Year Round: Curried Chickpea and Potato Stew
SELECTING POTATOES:
Choose potatoes that are firm, smooth and free of sprouts. Avoid potatoes with cuts, wrinkled skins, soft or dark spots, or potatoes that appear green in color. Potatoes are available in stores year round, but their prime season in the North East is from July through October.
STORING POTATOES:
Potatoes need airflow to prevent the accumulation of moisture, which hastens spoilage. Store potatoes in a well-ventilated, cool, dark area.
THE RECIPE
2 each 15.5 oz cans chickpeas, drained
1 - 1/4 cup diced yellow onion
1 cup peeled and diced carrots
1/2 cup diced green pepper
1/2 cup diced celery
1 extra large bulb of garlic, peeled and minced (about 2 heaping Tbsp)

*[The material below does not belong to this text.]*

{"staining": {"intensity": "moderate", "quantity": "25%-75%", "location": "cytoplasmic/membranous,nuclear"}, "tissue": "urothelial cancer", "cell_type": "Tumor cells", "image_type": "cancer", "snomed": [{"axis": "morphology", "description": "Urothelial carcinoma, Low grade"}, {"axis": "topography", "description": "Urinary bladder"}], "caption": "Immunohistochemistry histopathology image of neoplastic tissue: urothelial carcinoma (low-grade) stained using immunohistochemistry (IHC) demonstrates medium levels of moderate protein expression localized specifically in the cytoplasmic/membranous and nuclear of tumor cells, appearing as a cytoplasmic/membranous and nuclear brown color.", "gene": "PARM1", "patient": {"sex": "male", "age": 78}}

2-1/4 cups peeled and diced golden yellow potatoes
1/4 cup thinly sliced scallions, plus extra for garnish
1/4 cup chopped cilantro, plus extra for garnish
3 Tbsp curry powder, plus extra as needed
4 tsp Garam Masala, plus extra as needed
Salt and pepper to taste
1/2 tsp ground cinnamon
olive oil, as needed
3 each 15 oz cans plain tomato sauce
1/2 cup unsweetened light coconut milk
TO MAKE:
Preheat the oven to 350 degrees F.
In a large mixing bowl, toss the potatoes with olive oil, salt, pepper, garam masala and curry powder to taste.
On a lightly oiled baking pan, spread out the seasoned potatoes into an even layer and bake until just tender. (Approximately 20-25 minutes). I chose to pre-bake the potatoes rather than par-boil them so they will better maintain their structure and to add more flavor and texture to the stew.

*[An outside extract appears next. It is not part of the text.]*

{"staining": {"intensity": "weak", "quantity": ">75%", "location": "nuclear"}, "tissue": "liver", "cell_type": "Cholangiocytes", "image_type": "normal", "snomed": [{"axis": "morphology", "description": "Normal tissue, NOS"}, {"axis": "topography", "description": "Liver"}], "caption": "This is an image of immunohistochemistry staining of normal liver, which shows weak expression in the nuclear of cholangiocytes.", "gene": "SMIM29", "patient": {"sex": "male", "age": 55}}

Remove the potatoes from the oven and set aside.
On the stove top, place a large sauce pot over medium heat. Once the pot is warm, coat the bottom of the pot with olive oil and gently heat.
Add the onions, garlic, carrots and celery to the heated oil and cook for approximately 5 minutes before adding in the peppers and chickpeas.
Continue to cook the vegetables for another 5 minutes, or until the vegetables have softened. Lightly season the vegetable mixture with salt and pepper before adding the cooked potatoes to the pot. Add oil to the pan if needed to prevent burning.
Stir in tomato sauce, cinnamon, and garam masala. Simmer for 10-15 minutes prior to adding in the coconut milk. Add in the curry powder one tablespoon at a time, until desired level of spice is achieved.
Season stew with salt and pepper to taste, and stir in 1/4 cup of sliced scallions and 1/4 cup cilantro.
Allow stew to simmer for another 5-10 minutes, and adjust seasonings to taste if necessary. To serve, ladle stew into soup bowls and garnish with sliced scallions and cilantro. Serve with naan and enjoy!